***** Brano
Scritto da Salvatore Papa il 20 luglio 2023

Luogo di nascita

Paraná (Brasile)

Luogo di residenza

Bologna

Di spalle nell’atto di camminare o attendere; persone senza un volto accomunate spesso da una quotidianità faticosa, rappresentata dalle buste o le borse che si portano appresso: sono i poster a grandezza naturale di Vantees, nome d’arte del 34enne brasiliano Stjepan Reder, da alcuni anni residente a Bologna. Opere le sue che fanno ormai parte del paesaggio visivo della città, che appaiono all’improvviso tra le strade del centro o quelle della periferia in un dialogo costante con lo spazio pubblico, esaltate da un contesto urbano in continuo divenire.

– scorri sulle foto per sfogliare la gallery –

Potresti raccontarci la tua storia prima di arrivare a Bologna?

Mi sono laureato in comunicazione sociale in Brasile e la mia tesi di laurea riguardava l’intervento urbano, i graffiti nello spazio pubblico. Ho iniziato con la tecnica dello stencil e dei piccoli poster. Poi ho iniziato a utilizzare le mie fotografie fatte in strada con la tecnica che in Brasile chiamiamo Lambe-Lambe (Poster manifesti): a questo progetto ci lavoro da oltre 13 anni. A Bologna mi sono trasferito per amore.  

Perché hai iniziato a ritrarre le persone di spalle?

Lavoravo in un ufficio finanziario ed ero quotidianamente a contatto con gli sportelli bancari. In quelle situazioni c’erano sempre code, in cui ascoltavo storie e guardavo la gente sempre di spalle mentre aspettavo il mio turno. E mentre camminavo per la città questa memoria fotografica si riaccendeva…Ho iniziato così a osservare e documentare le persone per strada attraverso questa visione. Era come se io potessi vederle solo in questo modo e a loro insaputa: nel modo in cui camminavano, con le cose che si portavano appresso, con i loro vestiti e il ricordo affettivo che mi trasmettevano. Mi sono avvicinato all’ignoto del loro volto e al fascino di proporre un’immagine a sua volta ignota a chi guardando in avanti non conosce la sua visione da dietro.

Cos’è che ti colpisce nei soggetti che fotografi e che poi porti sui muri e quali sono quelli che preferisci?

I loro corpi comunicano con me. Il modo in cui si presentano nella vita di tutti i giorni. Credo che ognuno abbia un’espressione corporea unica che mi colpisce e mi trafigge. È una selezione intuitiva. Se potessi li stamperei tutti.

Il dibattito sui graffiti e la cosiddetta street art sono argomenti molto sentiti a Bologna e quando se ne parla spesso salta fuori anche la questione del “decoro urbano”. Tu cosa ne pensi?

Penso che la città esista per essere occupata. Il decoro urbano è uno standard illusorio imposto dall’alto verso il basso. Se uno pensa che i muri puliti possano nascondere il marciume del sistema politico e socio-economico e non riesce a vedere l’essere umano e le sue libere espressioni che fanno esistere la città, riceverà al mattino sulla sua strada un getto di spray in faccia prima di comprare la sua brioche. 

Hai mai avuto problemi durante i tuoi interventi?

Qualche volta, ma niente di grave. L’episodio più al limite è successo in una proprietà abbandonata della Bulgari a Castiglioncello – una villa tappezzata di graffiti all’interno. Mi ha sorpreso il custode e mi ha fatto staccare l’opera, minacciando di chiamare la polizia.

Come scegli invece i luoghi dove fissare i tuoi soggetti? E come vorresti che la tua arte interagisse con lo spazio urbano?

Scelgo mentre cammino per la città. Dopo aver attaccato i poster nello spazio urbano, lascio che il tempo e la città stessa creino spontaneamente un’interazione e consumino il senso dell’opera. 
Dove c’è un muro c’è una possibilità. Sono sempre ispirato quando scopro una nuova strada, una nuova zona che non avevo mai attraversato prima.
**********
***** Estratto dei dati
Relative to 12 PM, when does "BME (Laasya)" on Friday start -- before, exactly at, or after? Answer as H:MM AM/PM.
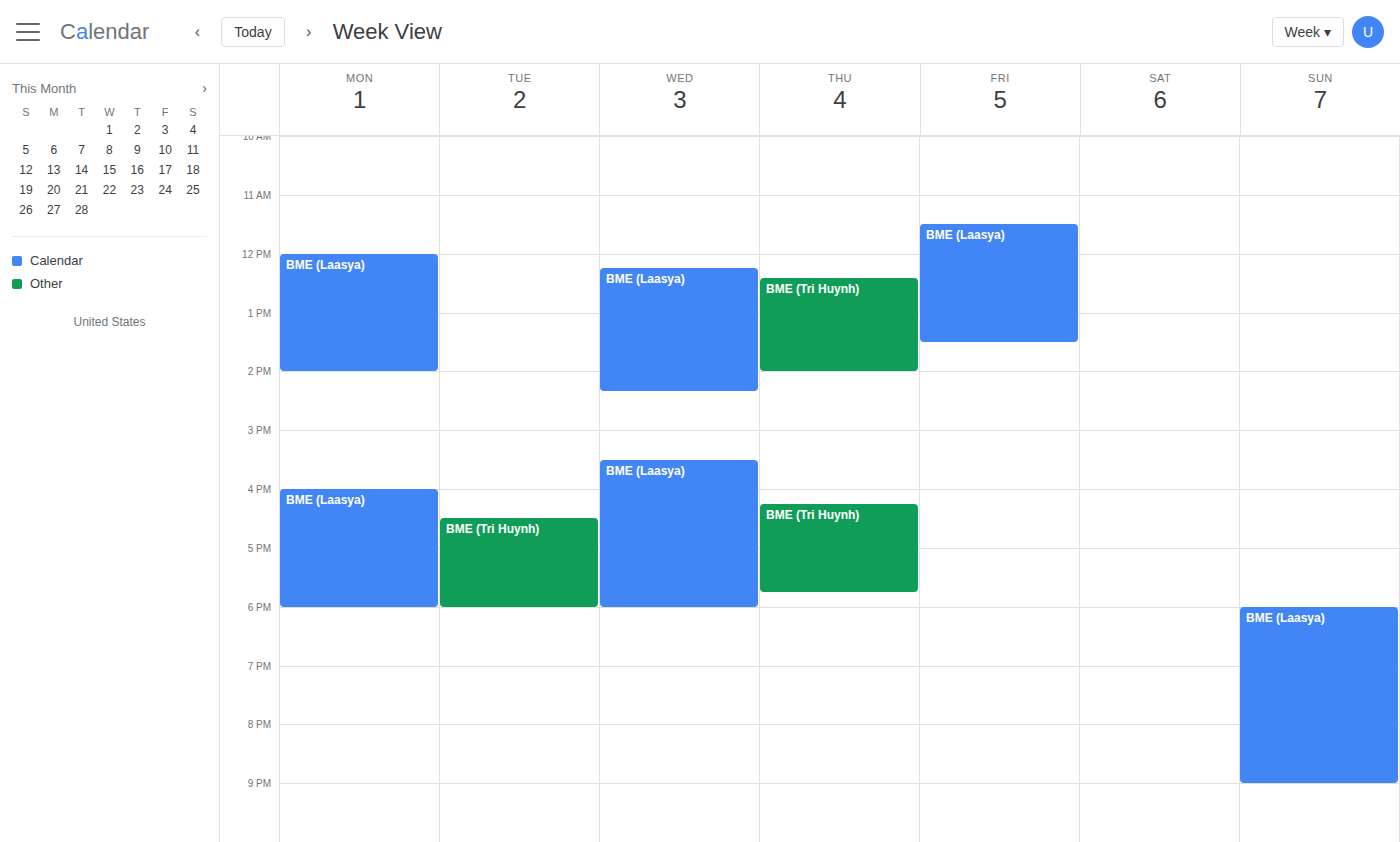
11:30 AM -- before 12 PM, 30 minutes above the 12 PM line.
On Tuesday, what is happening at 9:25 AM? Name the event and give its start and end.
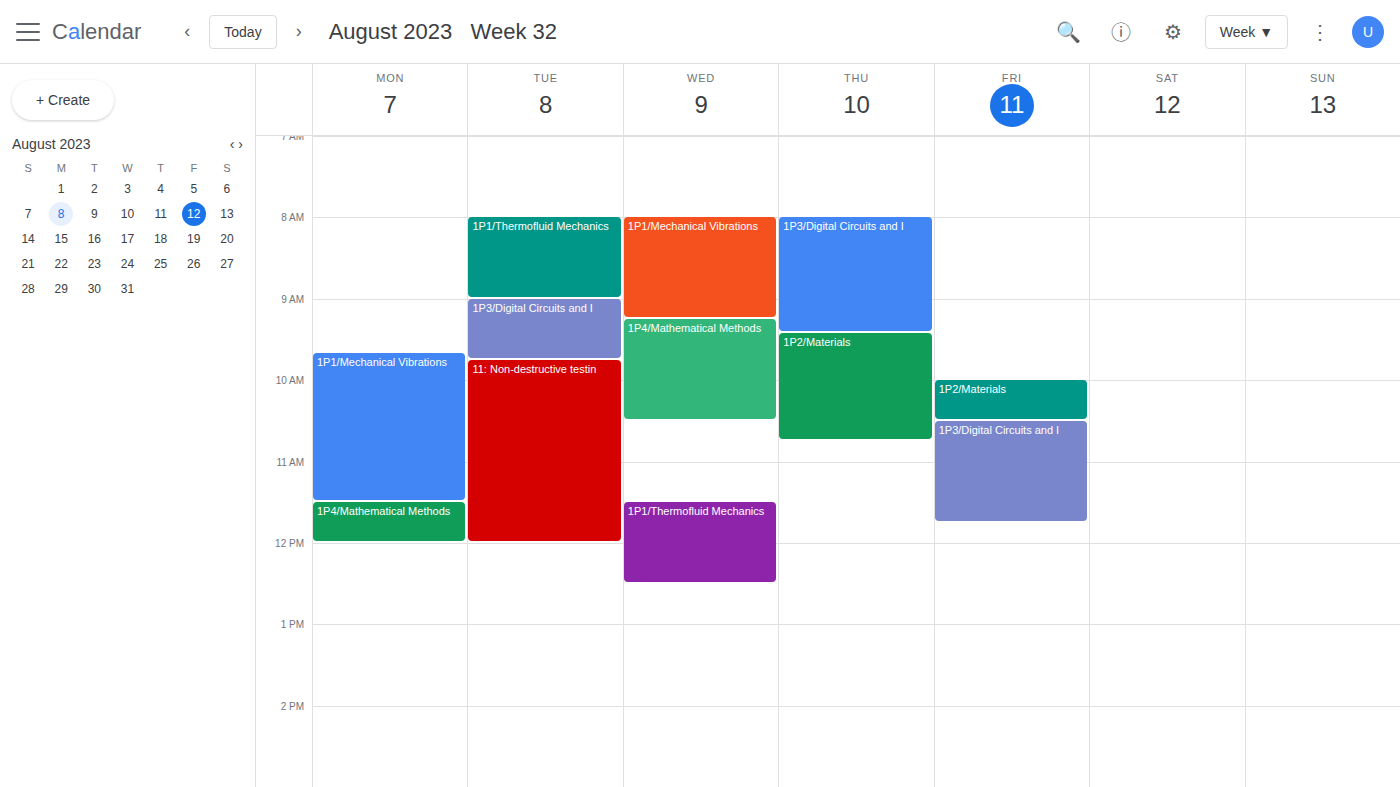
"1P3/Digital Circuits and I", 9:00 AM to 9:45 AM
**********
Traduci in inglese questa frase del brano: «Dove c’è un muro c’è una possibilità.» Per svolgere l'esercizio non occorre consultare i dati.

[Soluzione scritta]: Where there is a wall, there is a possibility.